Innovation in Cancer Care Delivery in the Era of COVID-19

Samyukta Mullangi, MD, MBA; Stephen M. Schleicher, MD, MBA; Emeline M. Aviki, MD, MBA

Disclosures

J Oncol Pract. 2020;16(11):718-719. 

In This Article

Justify Start-up Costs for Technology Adoption

Third, and likely most visible, the value proposition for telemedicine since COVID-19 has completely morphed. Before COVID-19, telemedicine adoption lagged for a variety of reasons, including the start-up costs involved in purchasing technology licenses and training providers, imperfect pay parity between telemedicine and traditional office visits (leading to fear that the cheaper telemedicine would soon cannibalize more lucrative revenue streams), resistance to deviating from the status quo by practicing providers, and restrictive regulatory barriers with complex licensing requirements. Now, telemedicine offers the safest means to continue to provide high-quality care for patients and also to generate revenue through new or existing nonurgent (and even some urgent) outpatient visits[5] to maintain business operating expenses. More recently, the Centers for Medicare and Medicaid Services (CMS) announced equal reimbursement for audiovisual telemedicine visits, although we would argue that even in the absence of complete pay parity, telemedicine would have thrived. Clinics that were wary of the significant start-up investment costs for telehealth are now witness to the choice between telehealth-generated revenue to maintain clinic survival and bankruptcy. Providers who previously chafed at transitioning from handwritten records to electronic health records are now in a matter of weeks opening telemedicine service lines for patients. Oncology patients in rural communities away from multidisciplinary health care systems now have easier access to providers. With the adoption of telemedicine by oncology care providers across the country, patients will benefit long after COVID-19.

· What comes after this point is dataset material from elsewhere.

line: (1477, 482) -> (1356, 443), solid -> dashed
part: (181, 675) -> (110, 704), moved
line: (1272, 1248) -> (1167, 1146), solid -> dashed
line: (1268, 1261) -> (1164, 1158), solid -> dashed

COVID-19 has undeniably been an atomic bomb not just to our industry, but to society as a whole. The hardship inflicted by this pandemic will continued to be felt for a long time. However, to paraphrase Winston Churchill, we shouldn't let a good crisis go to waste. COVID-19 has caused providers to really consider the value of their services to patients and emphasize choices that are high value for patients. Where possible, it has incentivized physicians to take patient convenience into account to try and curtail patient touchpoints with the health care system. It has proven to be a great forcing mechanism for telehealth adoption.

One challenge that remains is the uneven technology capabilities of our patients, many of whom may not have access to smart phones or high-speed internet. Fortunately, rapid communications between providers and policymakers have resulted in CMS addressing these issues in an unprecedented timely manner.[6] It will be important that health systems collect data on efficacy, costs, and patient satisfaction so that we can have data to inform the postpandemic adoption of new care models that integrate telehealth to the extent that patients need or want it. Although it is unclear whether the regulatory loosening and reimbursement trends from Medicare will have staying power after COVID-19, we hope that at least the patient-centered changes we are witnessing in the delivery sector can last. Indeed, after we get through this crisis with the aid of a variety of innovative organizational transformations, it will be hard to imagine going back to business as usual.